Interpretive Summary: Artificial drainage, either in the form of surface ditches or sub-surface tile drains, is a prerequisite for efficient crop production in many areas of the world. The effect of artificial drainage on field hydrology depends on the drainage system design and management, soil type, and climatic conditions. Drainage systems can transport the majority of phosphorus from agricultural land, in both dissolved and particulate forms. Tile drains have been identified as being significant contributors to P export from agricultural land worldwide. Despite the abundance of data on P losses through artificial drainage systems, there are questions about how well models designed to predict P losses account for the impact of artificial drainage systems. A number of papers have addressed this lack in a general way, but have not attempted a concise listing of the specific shortcomings of individual models. The objective of this research is to review the current models that address or could address P losses in artificially drained fields and give recommendations for model improvements.

Technical Abstract: Most phosphorus (P) modeling studies of water quality have focused on surface runoff loses. However, a growing number of experimental studies have shown that P loses can occur in drainage water from artificially drained fields.
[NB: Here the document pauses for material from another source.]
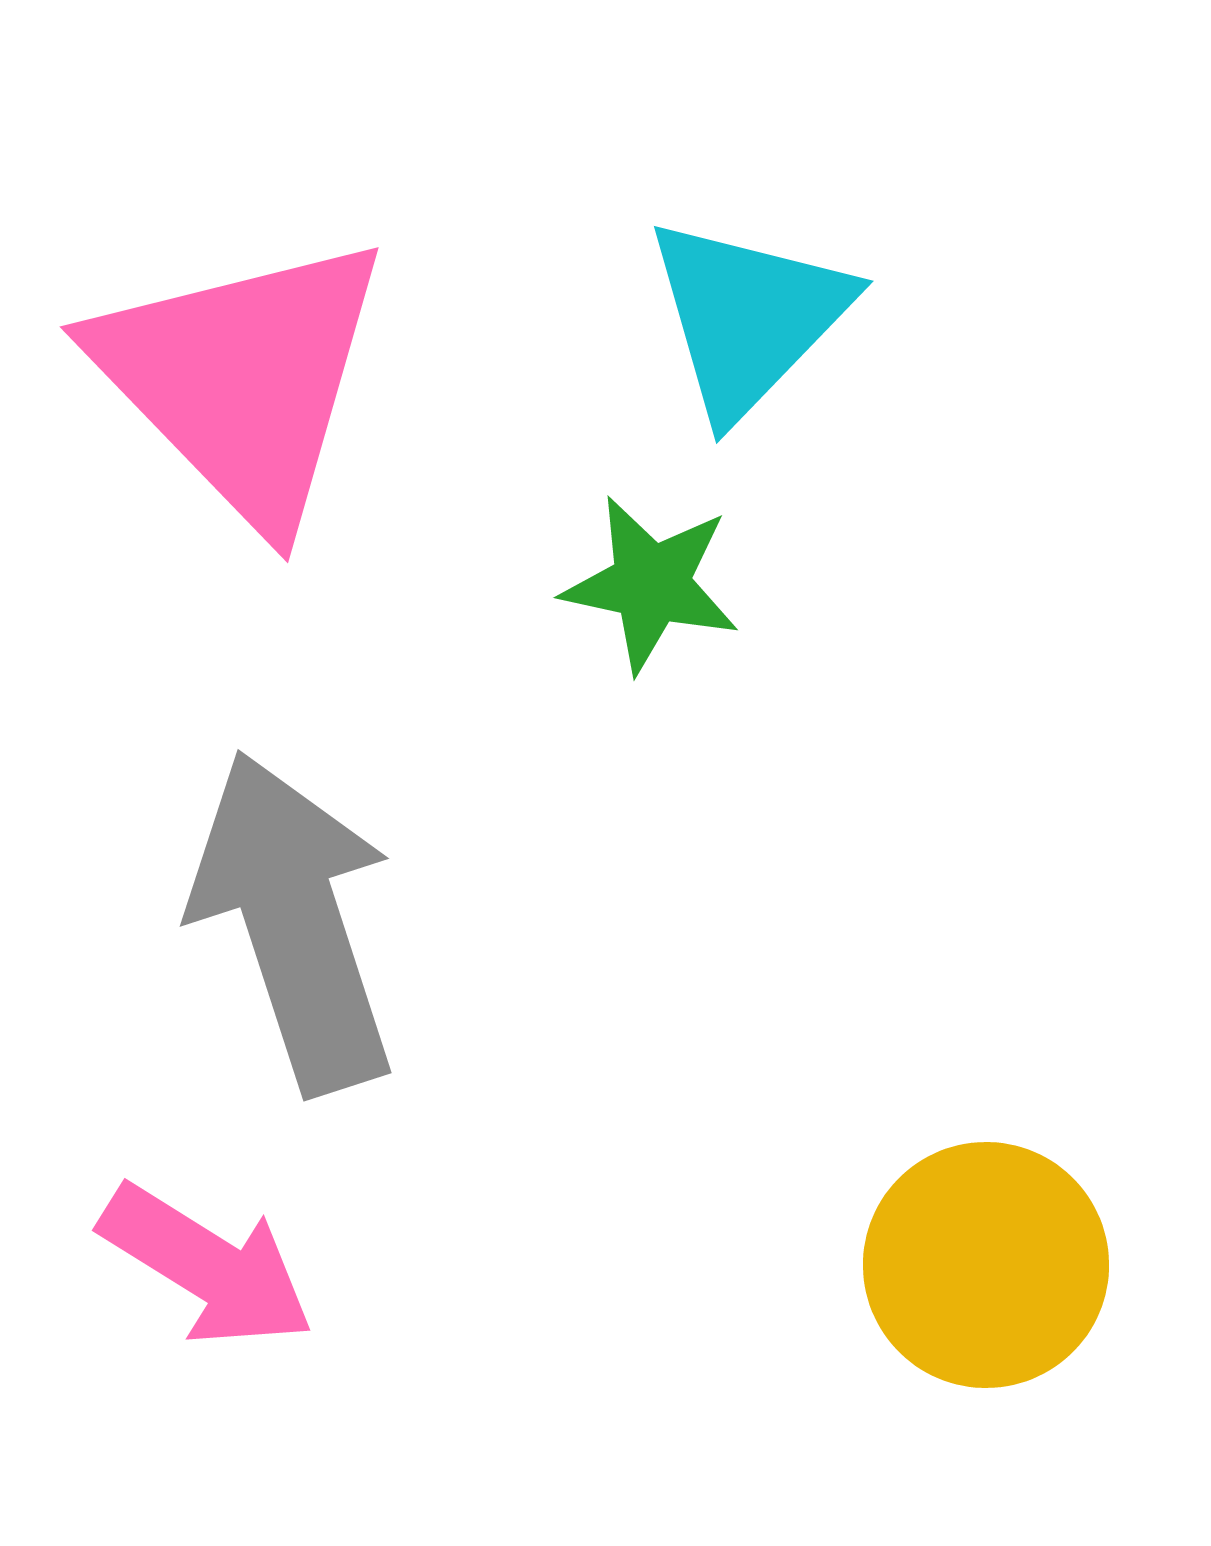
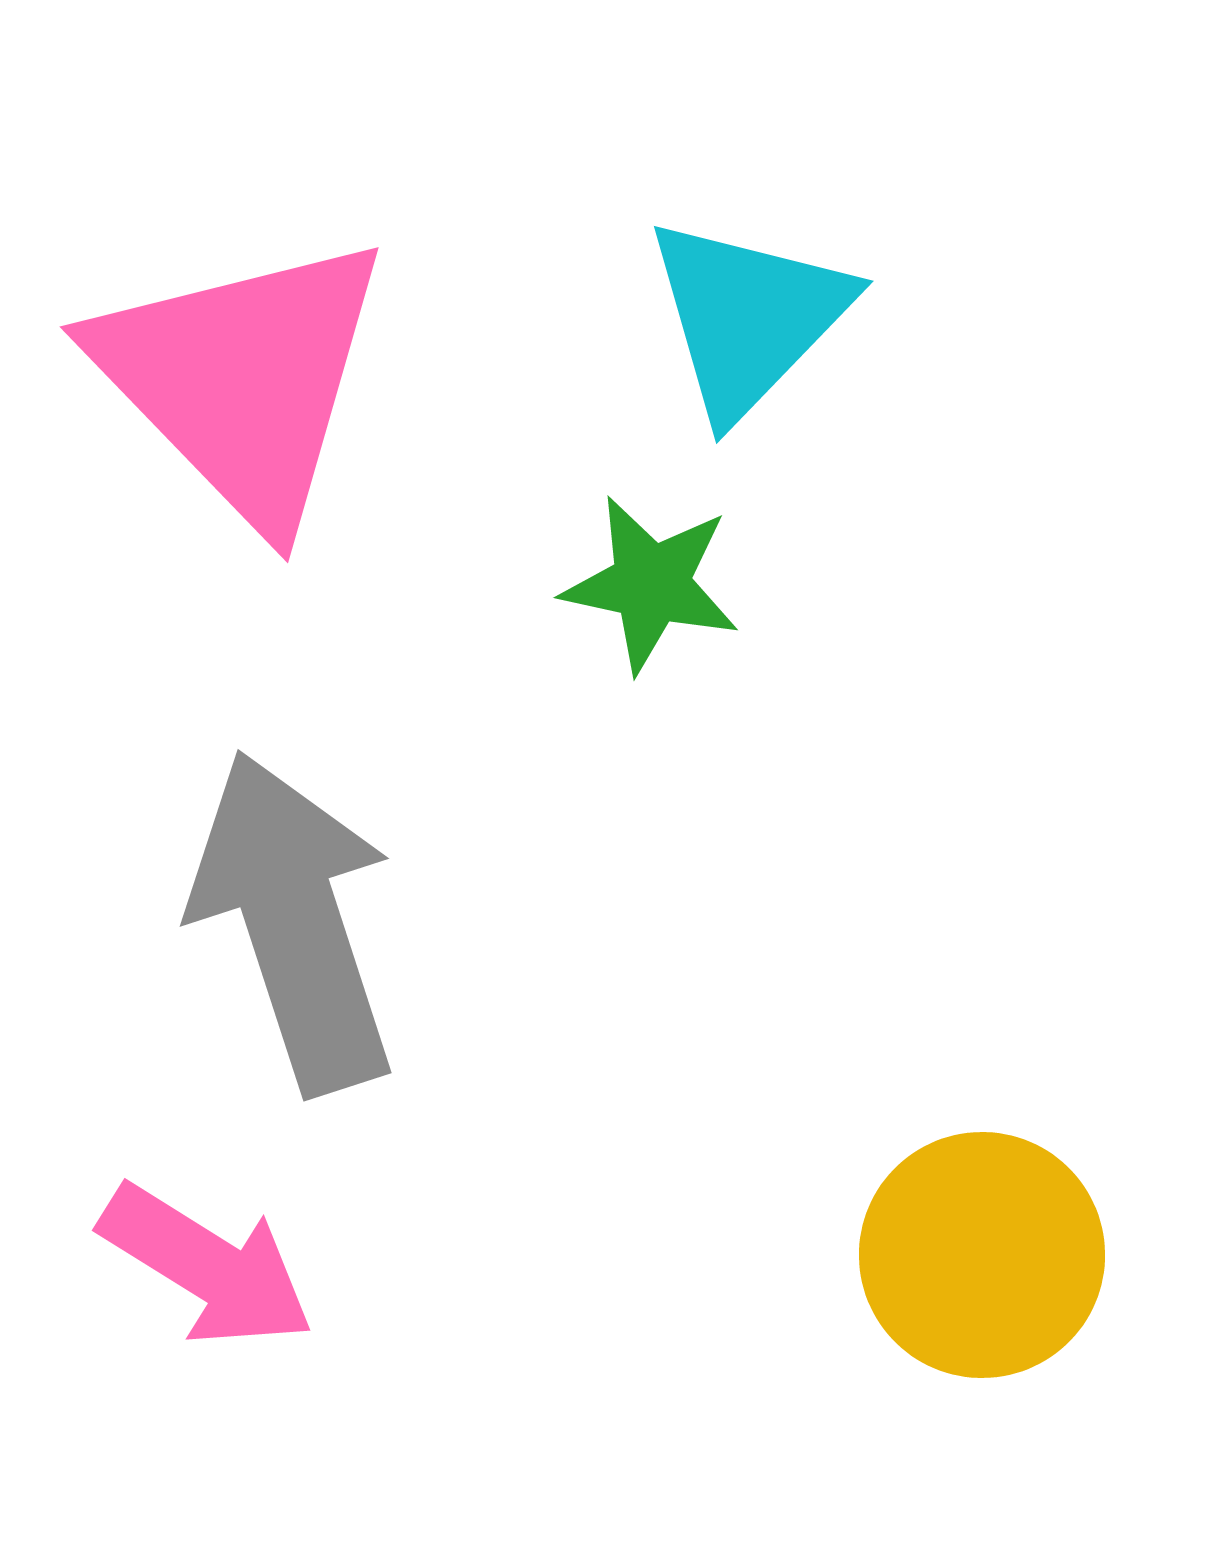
yellow circle: moved 4 px left, 10 px up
In this review paper, we assess the applicability of nine models to predict this type of P losses. A model of P movement in artificially drained systems will likely need to account for the partitioning of water and P that does not infiltrate into macropore flow and runoff. Within the soil profile, sorption and desorption of dissolved P (DP) and filtering of particulate P (PP) will be important. The models reviewed are ADAPT, APEX, DRAINMOD, HSPF, HYDRUS, ICECREAM, P Indexes, PLEASE, and SWAT. Most of these are field-scale models, but HSPF and SWAT are field- to watershed-scale models. Few of the models are designed to address P loss in drainage waters. For example, although the SWAT model has been used extensively for modeling P loss in runoff and includes tile drain flow, P losses are not simulated in tile drain flow. Two European models, ICECREAMDB from Sweden and PLEASE from The Netherlands, are exceptions in that they are designed specifically for P losses in drainage water. Field experiments using a nested, paired research design are needed to improve P models for artificially drained fields. Regardless of the model used, it is imperative that uncertainty in model predictions be assessed.